Copy each entry verbatim, excluding its images.

[Record excerpts — start]

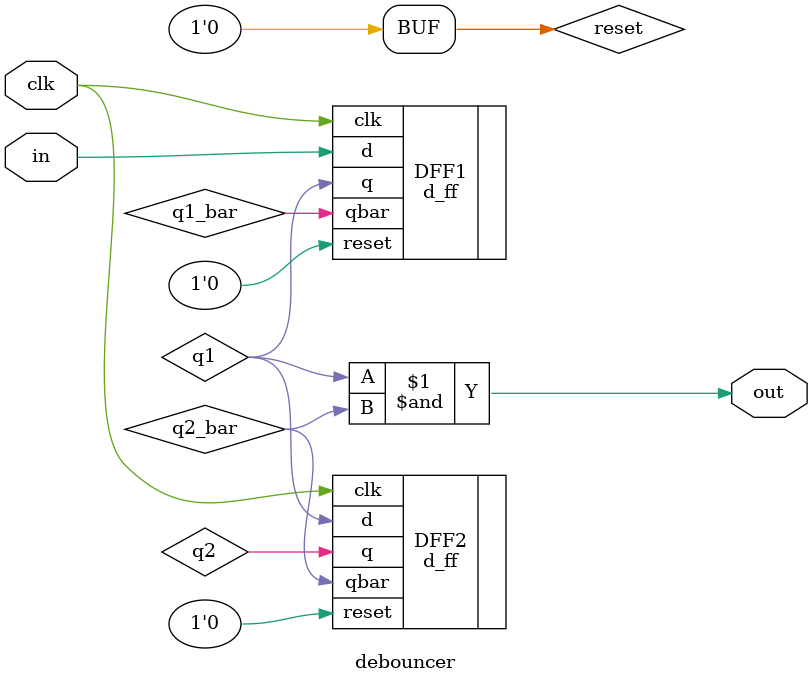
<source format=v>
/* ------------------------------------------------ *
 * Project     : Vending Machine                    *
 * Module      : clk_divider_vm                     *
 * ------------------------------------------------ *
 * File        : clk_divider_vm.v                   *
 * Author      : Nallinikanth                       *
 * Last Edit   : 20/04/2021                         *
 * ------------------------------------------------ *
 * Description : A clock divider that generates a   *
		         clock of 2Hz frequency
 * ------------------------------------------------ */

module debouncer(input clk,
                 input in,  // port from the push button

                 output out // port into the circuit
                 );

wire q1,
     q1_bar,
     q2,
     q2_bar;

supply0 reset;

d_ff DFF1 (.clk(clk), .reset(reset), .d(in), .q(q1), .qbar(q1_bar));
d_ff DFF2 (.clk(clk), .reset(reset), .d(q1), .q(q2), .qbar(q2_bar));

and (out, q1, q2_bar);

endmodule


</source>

[Record excerpts — finish]

> [Answer to the exercise]
<source format=v>
/* ------------------------------------------------ *
 * Project     : Vending Machine                    *
 * Module      : clk_divider_vm                     *
 * ------------------------------------------------ *
 * File        : clk_divider_vm.v                   *
 * Author      : Nallinikanth                       *
 * Last Edit   : 20/04/2021                         *
 * ------------------------------------------------ *
 * Description : A clock divider that generates a   *
		         clock of 2Hz frequency
 * ------------------------------------------------ */

module debouncer(input clk,
                 input in,  // port from the push button

                 output out // port into the circuit
                 );

wire q1,
     q1_bar,
     q2,
     q2_bar;

supply0 reset;

d_ff DFF1 (.clk(clk), .reset(reset), .d(in), .q(q1), .qbar(q1_bar));
d_ff DFF2 (.clk(clk), .reset(reset), .d(q1), .q(q2), .qbar(q2_bar));

and (out, q1, q2_bar);

endmodule


</source>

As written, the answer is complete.